__Brief__
Scan the material and copy every line in which "being" appears.

Segment Open

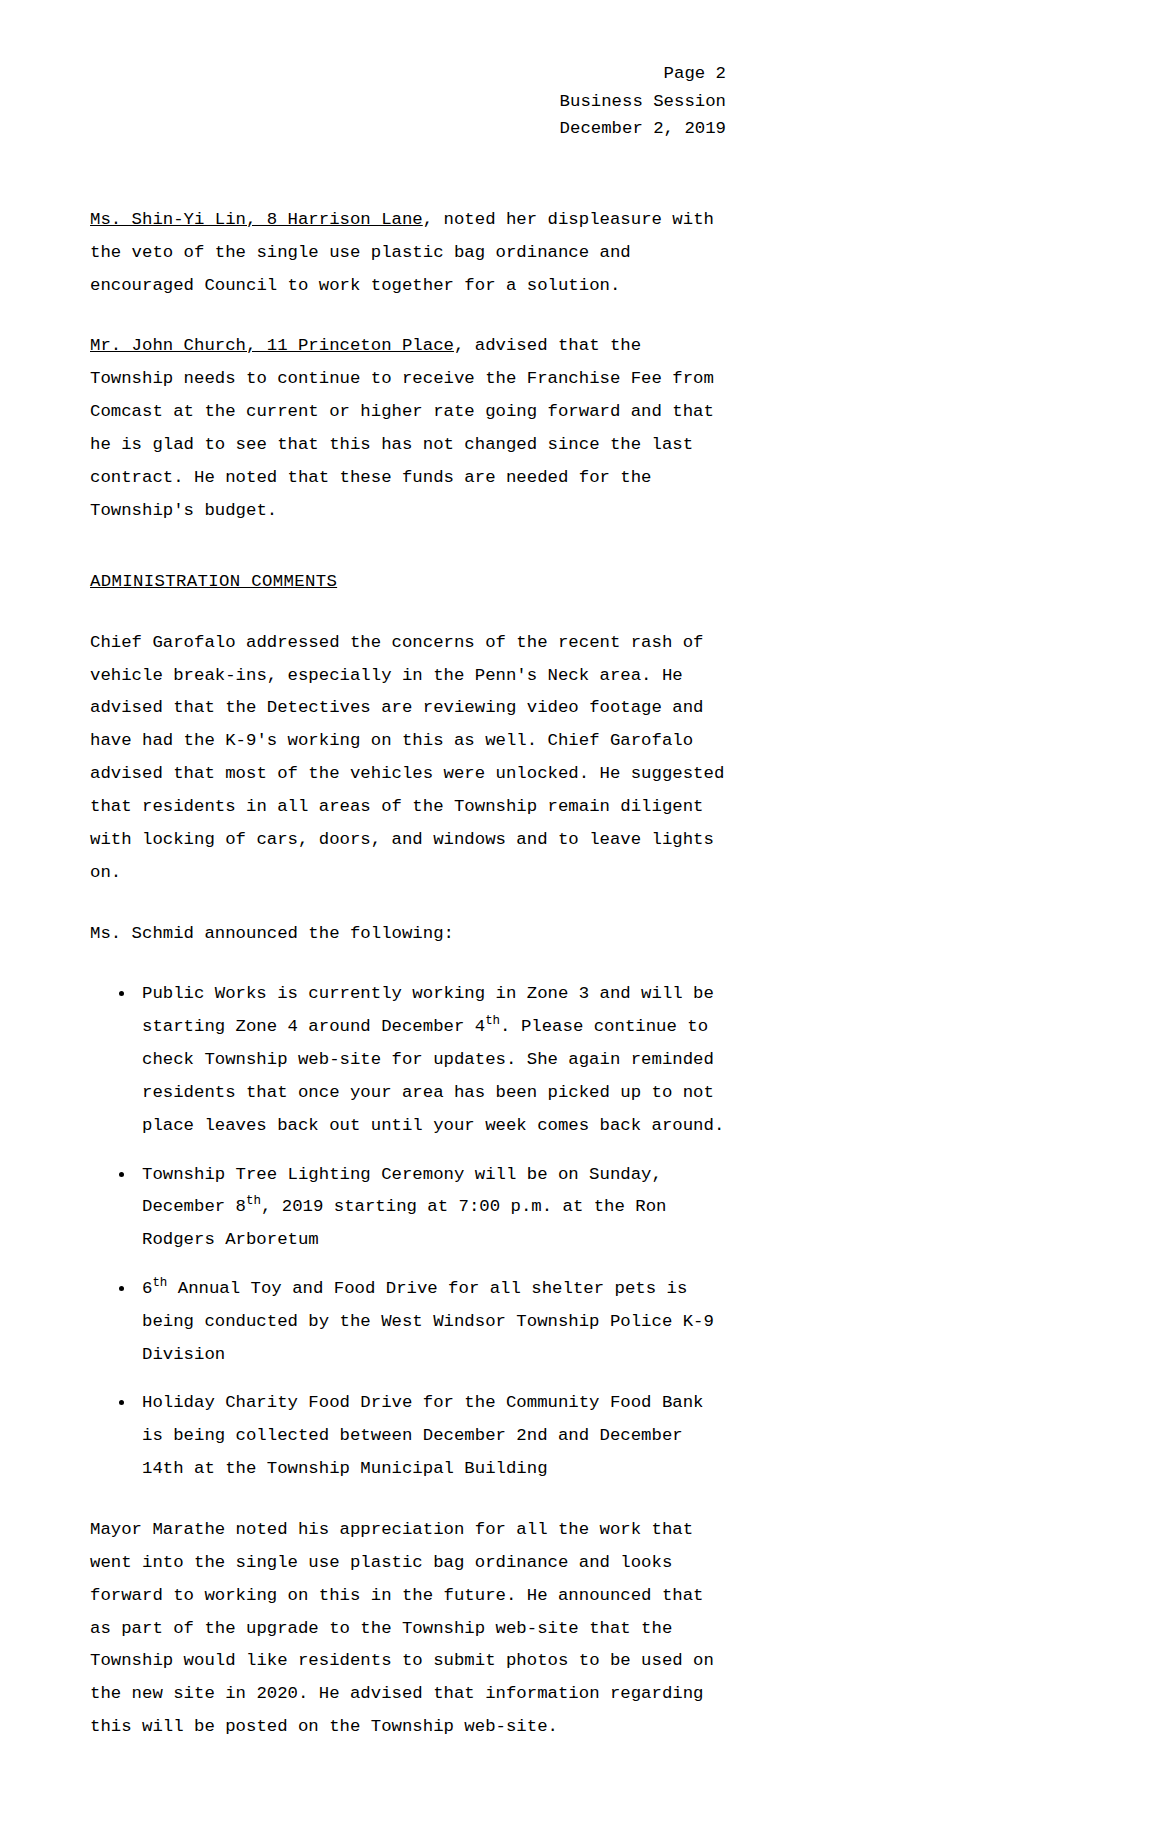Page 2
Business Session
December 2, 2019
Ms. Shin-Yi Lin, 8 Harrison Lane, noted her displeasure with the veto of the single use plastic bag ordinance and encouraged Council to work together for a solution.
Mr. John Church, 11 Princeton Place, advised that the Township needs to continue to receive the Franchise Fee from Comcast at the current or higher rate going forward and that he is glad to see that this has not changed since the last contract. He noted that these funds are needed for the Township's budget.
ADMINISTRATION COMMENTS
Chief Garofalo addressed the concerns of the recent rash of vehicle break-ins, especially in the Penn's Neck area. He advised that the Detectives are reviewing video footage and have had the K-9's working on this as well. Chief Garofalo advised that most of the vehicles were unlocked. He suggested that residents in all areas of the Township remain diligent with locking of cars, doors, and windows and to leave lights on.
Ms. Schmid announced the following:
Public Works is currently working in Zone 3 and will be starting Zone 4 around December 4th. Please continue to check Township web-site for updates. She again reminded residents that once your area has been picked up to not place leaves back out until your week comes back around.
Township Tree Lighting Ceremony will be on Sunday, December 8th, 2019 starting at 7:00 p.m. at the Ron Rodgers Arboretum
6th Annual Toy and Food Drive for all shelter pets is being conducted by the West Windsor Township Police K-9 Division
Holiday Charity Food Drive for the Community Food Bank is being collected between December 2nd and December 14th at the Township Municipal Building
Mayor Marathe noted his appreciation for all the work that went into the single use plastic bag ordinance and looks forward to working on this in the future. He announced that as part of the upgrade to the Township web-site that the Township would like residents to submit photos to be used on the new site in 2020. He advised that information regarding this will be posted on the Township web-site.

Segment Closed

__Written answer__
6th Annual Toy and Food Drive for all shelter pets is being conducted by the West Windsor Township Police K-9 Division
Holiday Charity Food Drive for the Community Food Bank is being collected between December 2nd and December 14th at the Township Municipal Building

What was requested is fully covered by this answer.